Work task = Every line from the one containing "#3032: none -> present" to the end of the listing below should be transcribed exactly, and no line outside that span should appear.

::::

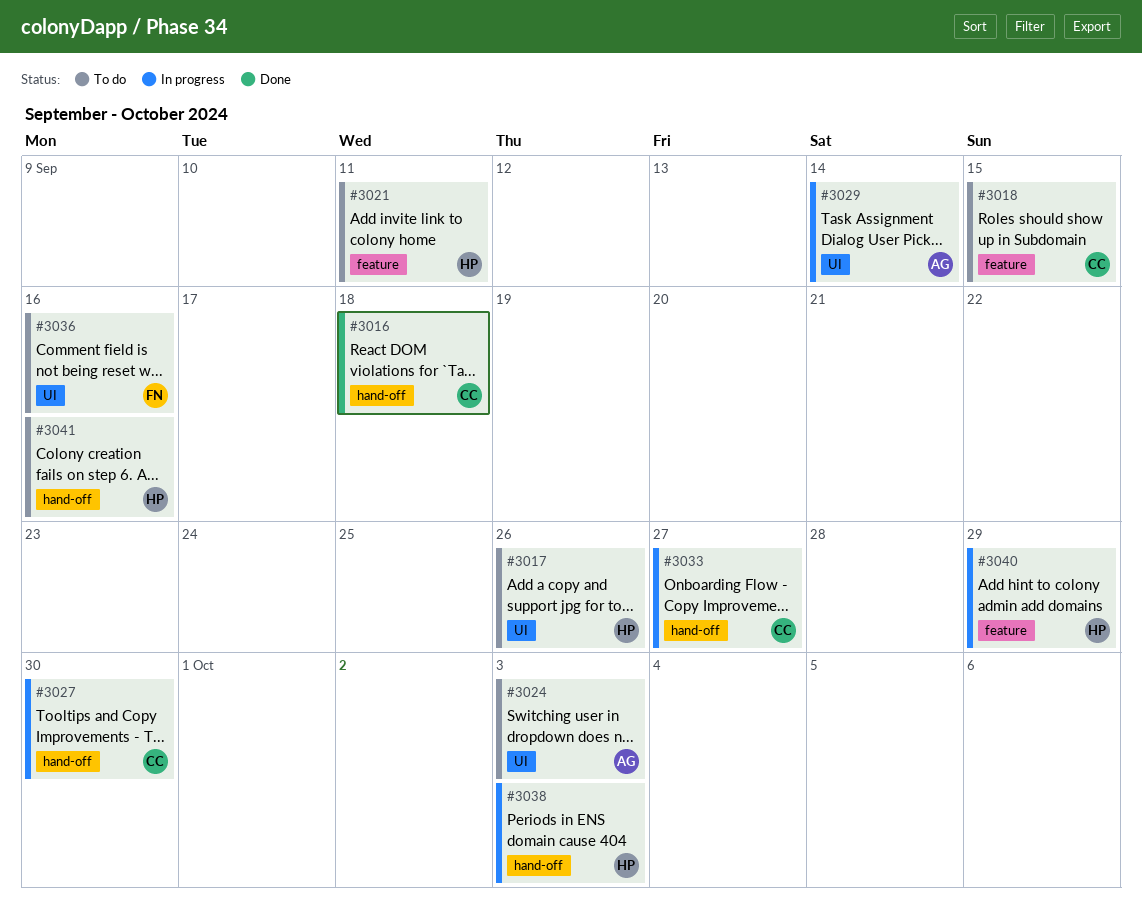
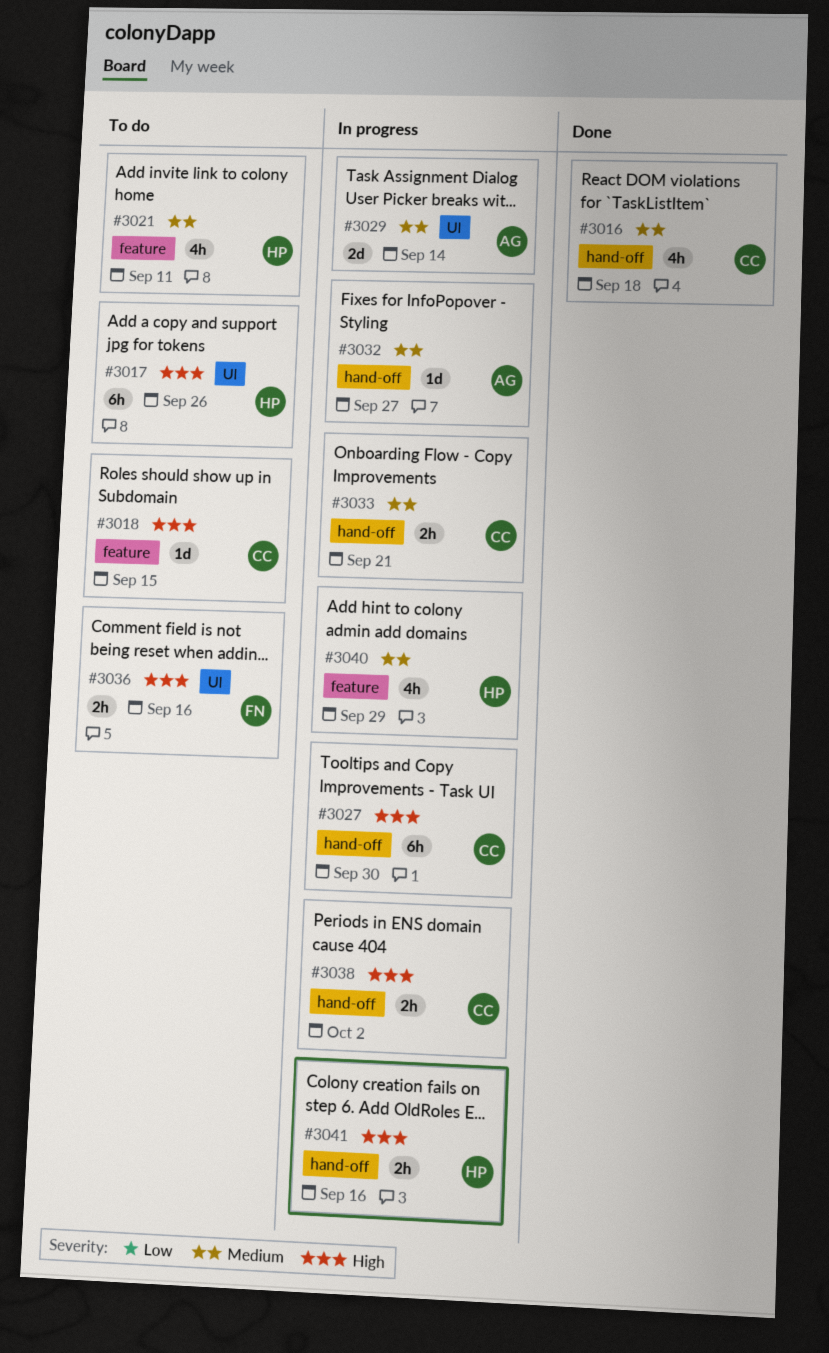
#3024: present -> none
#3032: none -> present
#3033, due: Sep 27 -> Sep 21
#3038, owner: HP -> CC
#3038, due: Oct 3 -> Oct 2
#3041, status: To do -> In progress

::::

Output =
#3032: none -> present
#3033, due: Sep 27 -> Sep 21
#3038, owner: HP -> CC
#3038, due: Oct 3 -> Oct 2
#3041, status: To do -> In progress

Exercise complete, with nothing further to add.